October 22, 2021
With the arrival of autumn, the Frick Art Reference Library has conjured up a recommended reading list inspired by Halloween. The selected titles below offer a scholarly perspective on the traditional imagery often associated with the holiday, from Frankenstein and witches to esoteric practices and the horror genre.
The publications on this list are available for consultation by appointment in our reading room at Frick Madison.
Gothic: Four Hundred Years of Excess, Horror, Evil and Ruin
By Richard Davenport-Hines (1999)
Travel through the dark history of the gothic sensibility with this survey covering art, literature, film, music, and more. Davenport-Hines traces the goth aesthetic through time, beginning with Salvator Rosa’s depiction of the seventeenth-century eruption of Mount Vesuvius all the way to the twentieth-century films of director David Lynch and the music of The Cure. (This title is also available as an e-book, accessible through our Open Library partnership by creating a free Internet Archive account.)
It’s Alive!: A Visual History of Frankenstein
By Elizabeth Campbell Denlinger (2018)
Reanimate your interest in classic horror with this catalog published for the 2018 exhibition held at The Morgan Library & Museum in New York. Celebrating the two-hundredth anniversary of the publication of Mary Shelley’s Frankenstein, the catalog illustrates the development of Frankenstein’s monster in the public imagination. The monster, originally written to be erudite and philosophical, adapted over time in genres from comic books to stage plays into our current image of the silent brute, popularized most famously on screen by Boris Karloff (1887–1969).
The Tarot of Leonora Carrington
By Susan Aberth and Tere Arcq (2020)
Dive deeper into the esoteric with a dazzling rendition of the Major Arcana—twenty-two special cards in the tarot deck—by British-born Surrealist painter Leonora Carrington (1917–2011). Accompanying essays explore the artist’s use of symbols in her tarot and the impact of the imagery’s repetition throughout her body of work.
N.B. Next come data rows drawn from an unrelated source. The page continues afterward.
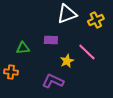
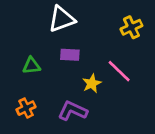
white triangle: (67, 14) -> (62, 19), moved
orange cross: (11, 72) -> (26, 108), moved, turned -32

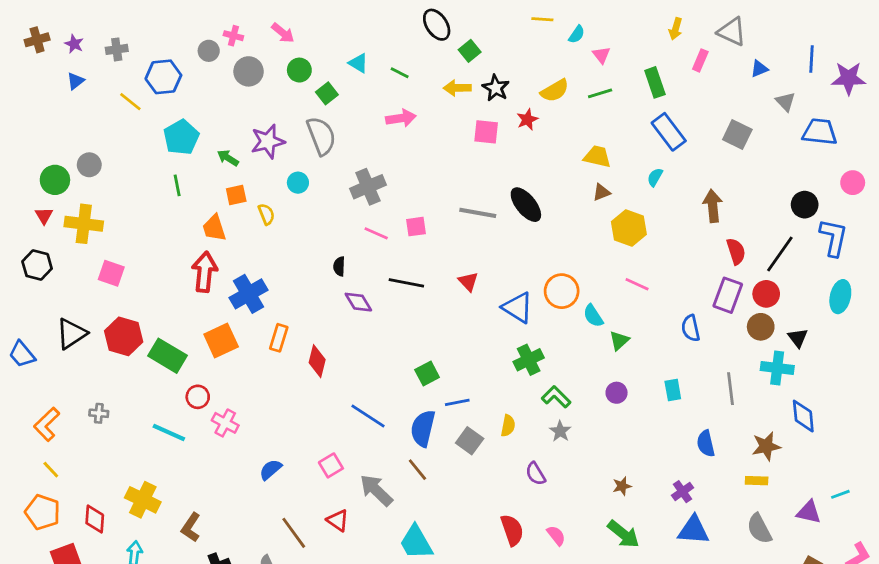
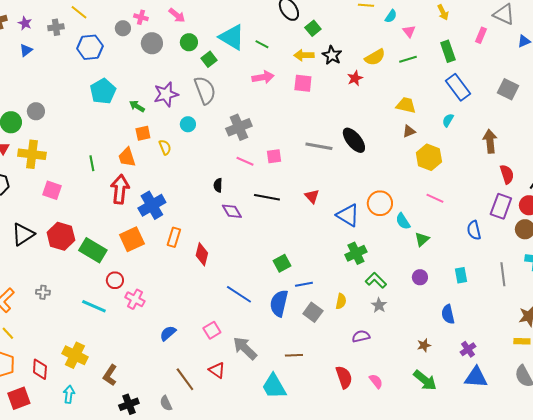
yellow arrow: (676, 29) -> (443, 12), moved, turned -42
cyan triangle: (358, 63) -> (232, 37), size x1.8
yellow line: (130, 102) -> (79, 12), moved
pink square: (486, 132) -> (303, 83), moved
green line: (177, 185) -> (92, 163), moved
blue semicircle: (706, 444) -> (448, 314), moved
brown line: (417, 470) -> (294, 355), moved, turned -54
purple semicircle: (536, 474) -> (361, 336), turned 108

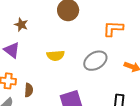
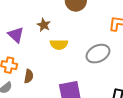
brown star: (21, 25) -> (44, 25), moved

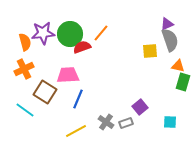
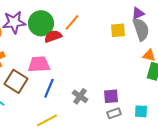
yellow square: (150, 51) -> (118, 30), moved
purple square: (140, 107) -> (111, 96), turned 35
gray cross: (106, 122) -> (80, 96), moved
gray rectangle: (126, 123) -> (114, 113), moved

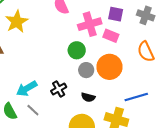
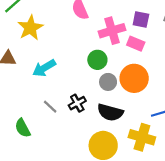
cyan arrow: (27, 89) -> (44, 68), moved
black semicircle: (88, 97) -> (110, 112), size x1.6
gray line: (33, 110) -> (50, 107), moved

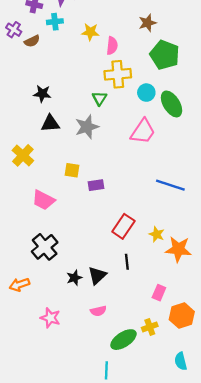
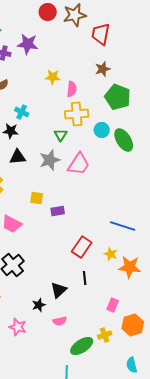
cyan cross: (55, 22) -> (22, 112), moved, turned 32
pink trapezoid: (143, 131) -> (79, 164), moved
blue line: (170, 185) -> (123, 226), moved
black star: (74, 278) -> (39, 305), moved

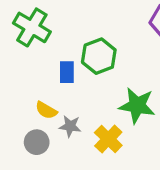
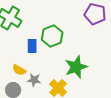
green star: (137, 106) -> (76, 67), turned -30

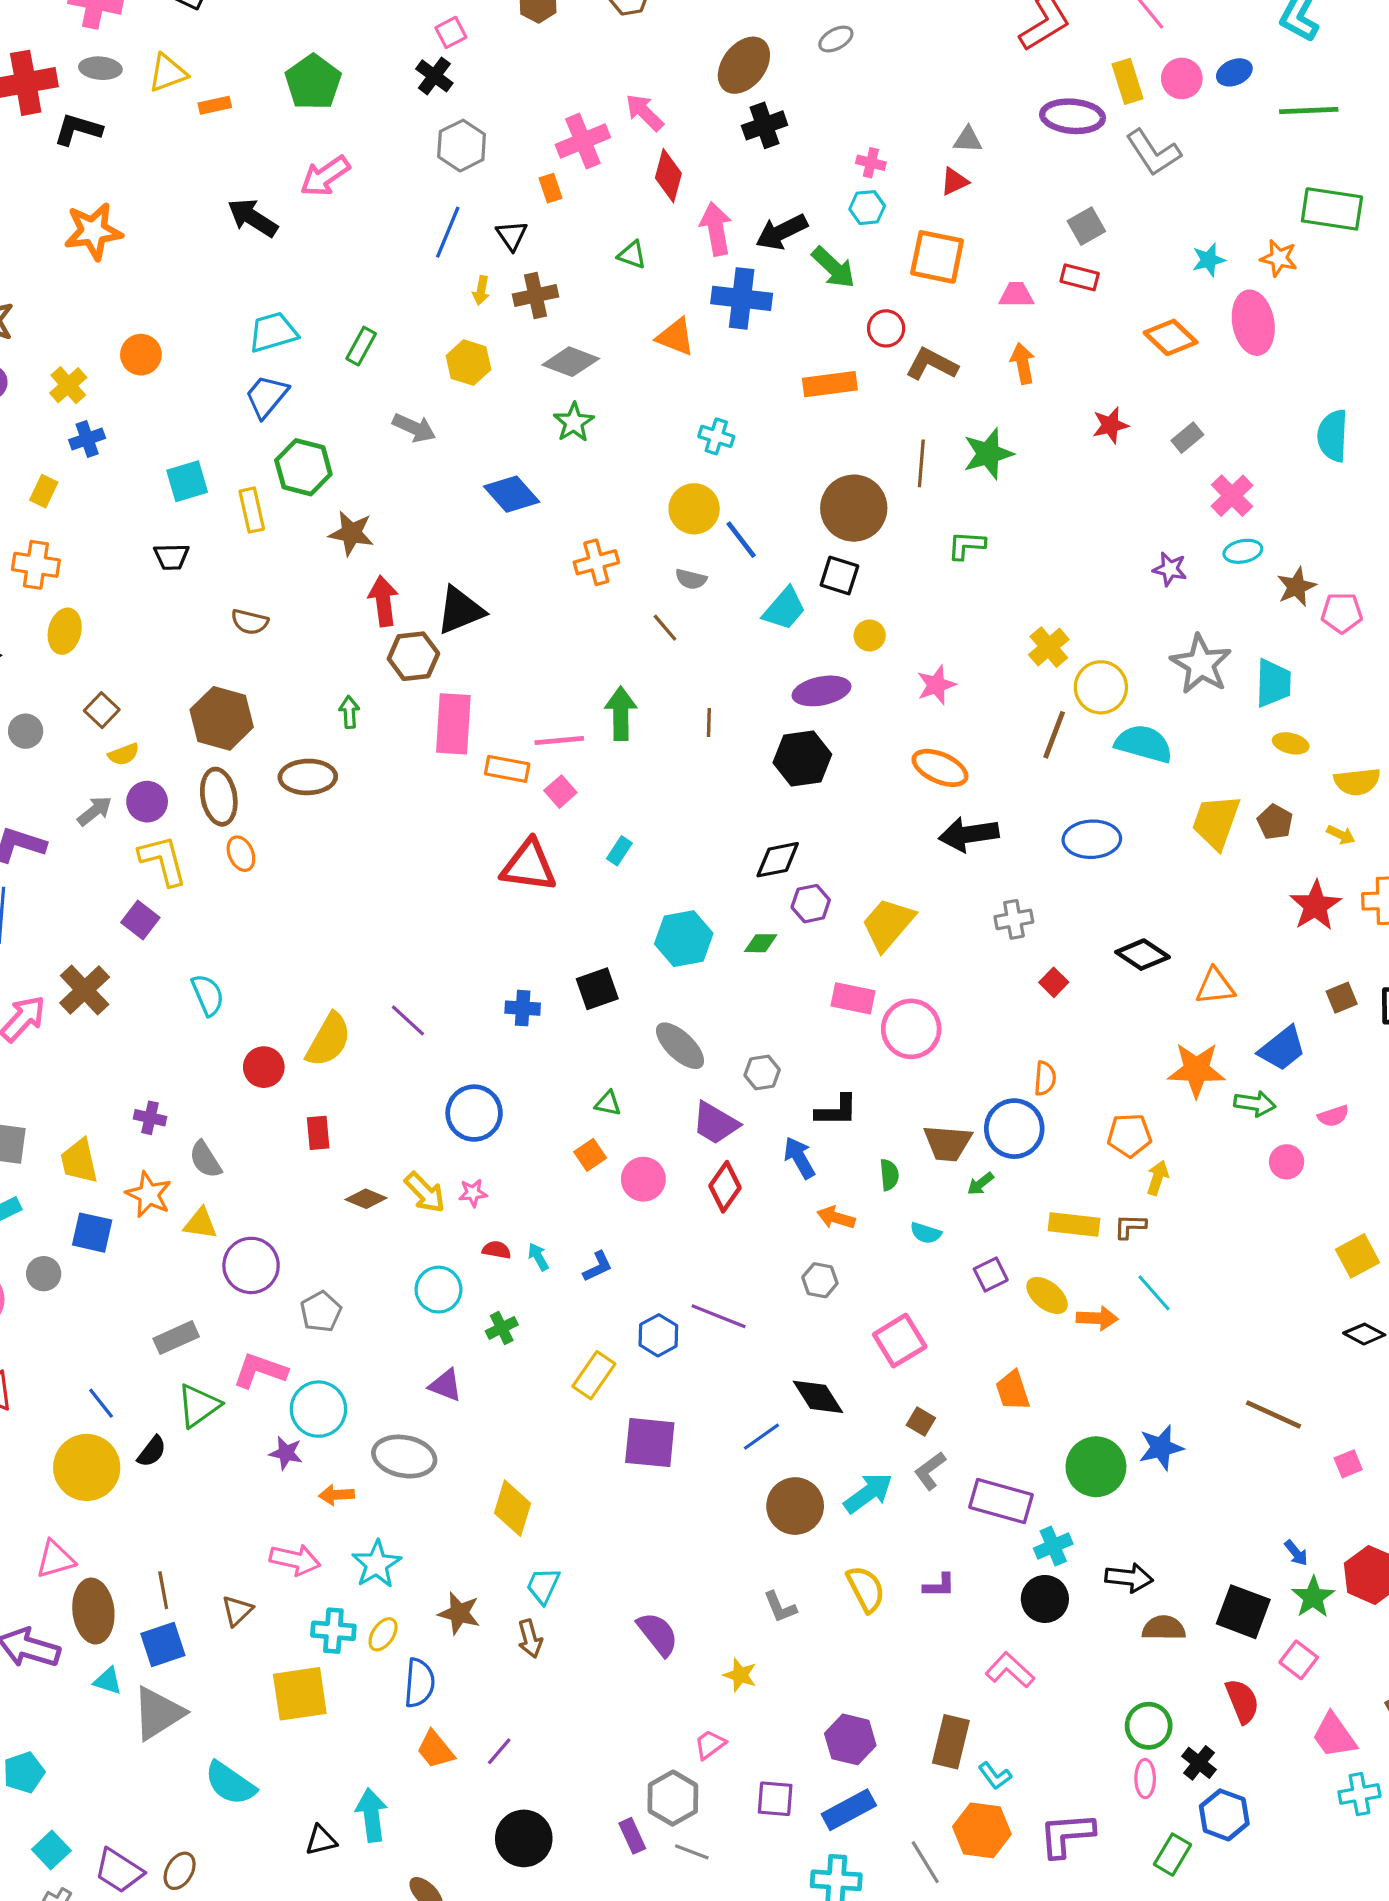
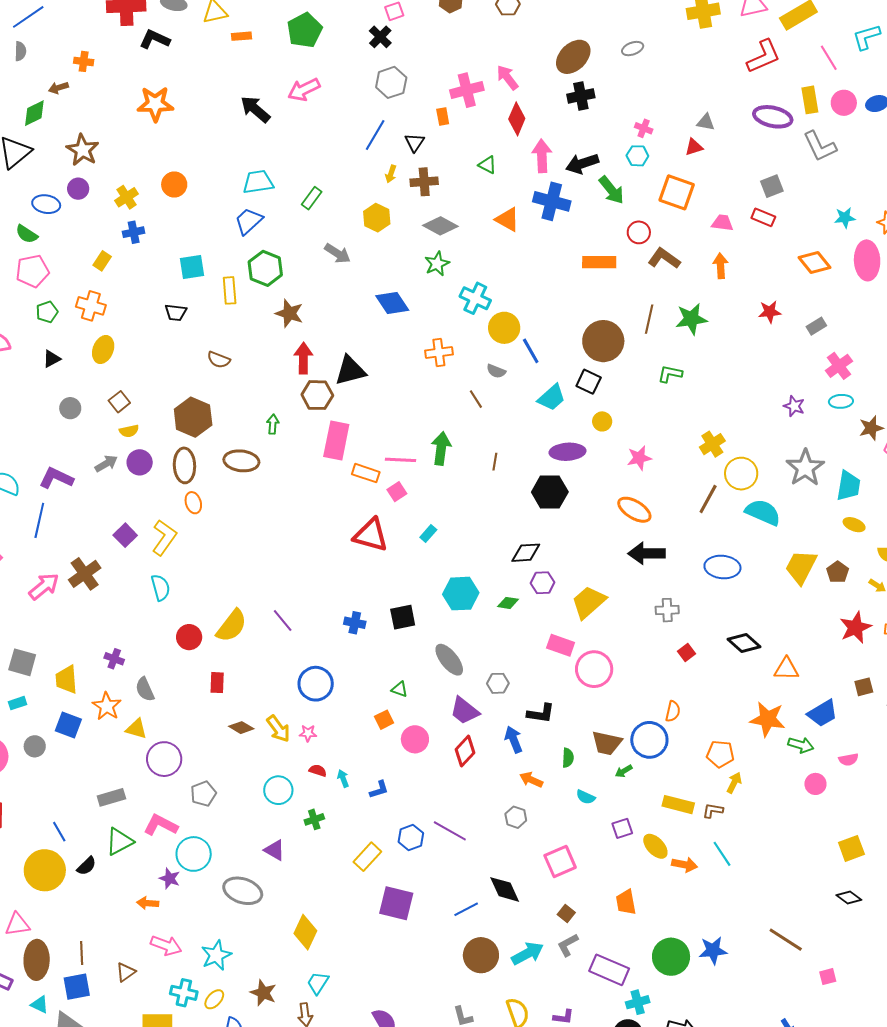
cyan cross: (716, 436) -> (475, 298), moved, size x1.4
yellow L-shape: (163, 860) -> (164, 538), moved, turned 42
orange arrow: (336, 1495) -> (148, 903), moved

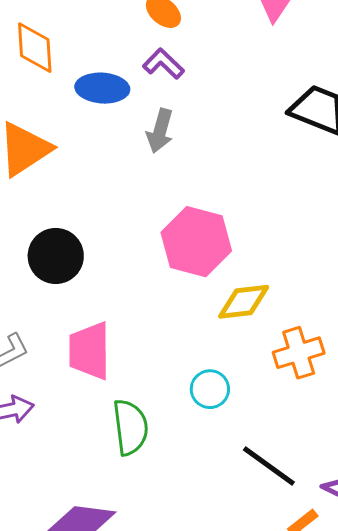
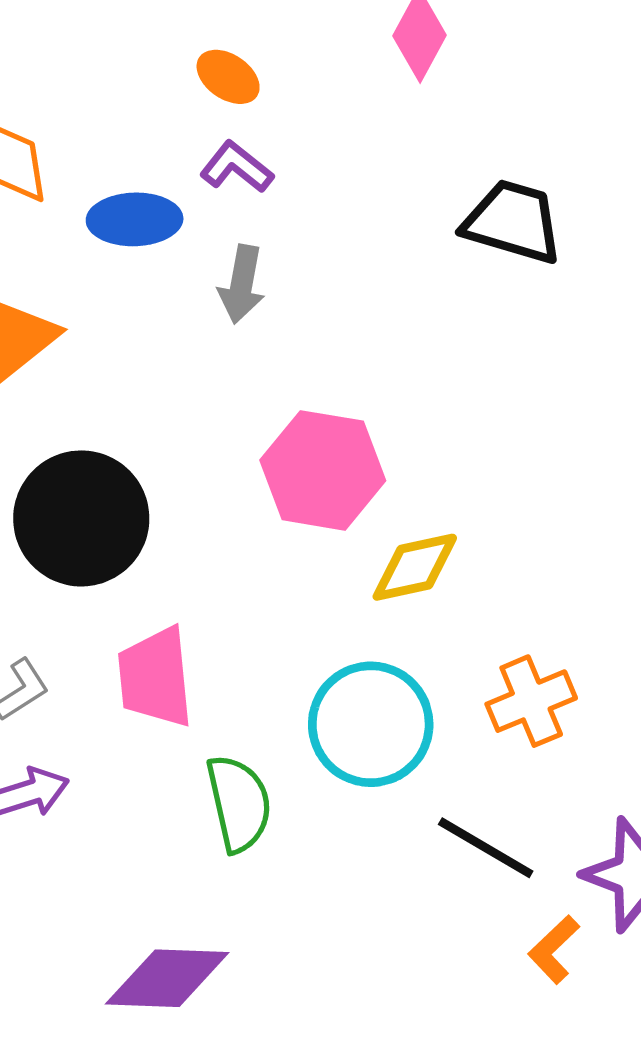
black circle: (56, 256) -> (81, 518), size x1.4
orange cross: (299, 353) -> (531, 701), moved
cyan circle: (210, 389) -> (371, 724), size x1.8

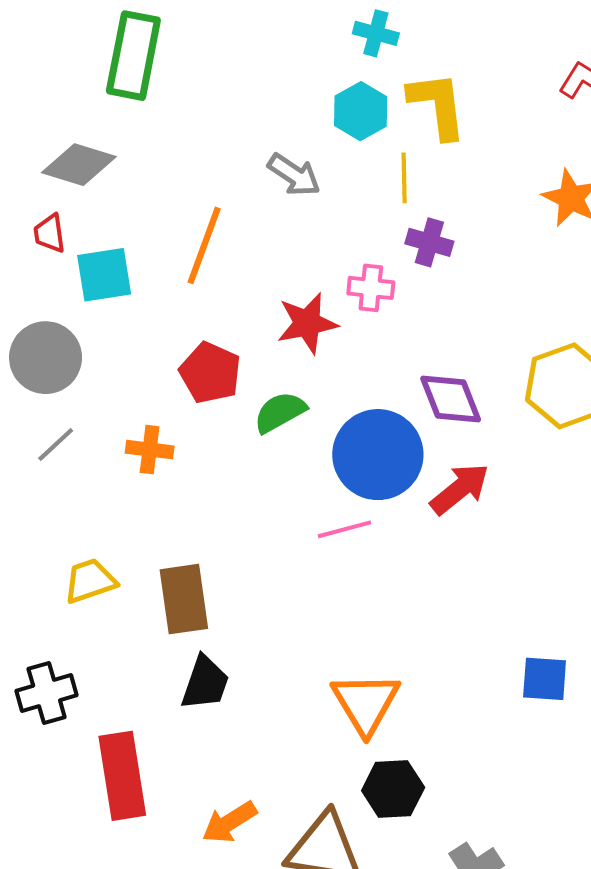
Baroque Horrors: Roots of the Fantastic in the Age of Curiosities
By David R. Castillo (2010)
Uncover the roots of modern horror fantasy, the appeal of reality television, and even the dynamics of spectator sports in this wide-ranging book on early modern horror and its manifestations in current culture. The author traces these contemporary forms of media back to the Spanish Baroque period and its explorations of the grotesque, the fantastical, and the theatrical.
Bruegel’s Witches: Witchcraft Images in the Low Countries between 1450 and 1700
By Renilde Vervoort (2015)
View depictions of witches and witchcraft with this catalog published in conjunction with the 2015 exhibition of the same name. The catalog argues that contemporary images of witchcraft in popular culture have their origins in the work of artist Pieter Bruegel the Elder (ca. 1525–1569). The witch hunts associated with Bruegel’s native Flanders in the fifteenth through seventeenth centuries are given proper historical context, offering both fascinating and chilling insight into this slice of Dutch and Flemish cultural history.
Le Tarot de Salvador Dalí
By Rachel Pollack (1985)
Tap into the mystic symbolism depicted in the tarot deck of Salvador Dalí (1904–1989). This book, written in French, features full-page reproductions of the Major and Minor Arcana, all designed by the Surrealist artist. Detailed explanations of Dalí’s unique flourishes on each card accompany the images.
The Exquisite Corpse: Chance and Collaboration in Surrealism’s Parlor Game
Edited by Kanta Kochhar-Lindgren, Davis Schneiderman, and Tom Denlinger (2009)
Discover the Surrealist origins and contemporary interpretations of the classic parlor game known as the Exquisite Corpse (cadavre exquis). The game involves each player adding part of an image or text without seeing previous contributions in full, resulting in an amalgamated final composition. This collection of essays explores the game’s history as an artistic and literary tool for collaborative, and often monstrous, creation.
Ancient Magic and the Supernatural in the Modern Visual and Performing Arts
Edited by Filippo Carlà and Irene Berti (2015)
Study the ways in which early Western Christian interpretations of magic and the occult continue to influence contemporary media. Contributors to this collection of essays utilize interdisciplinary studies to link visual and performing arts across social and cultural identities.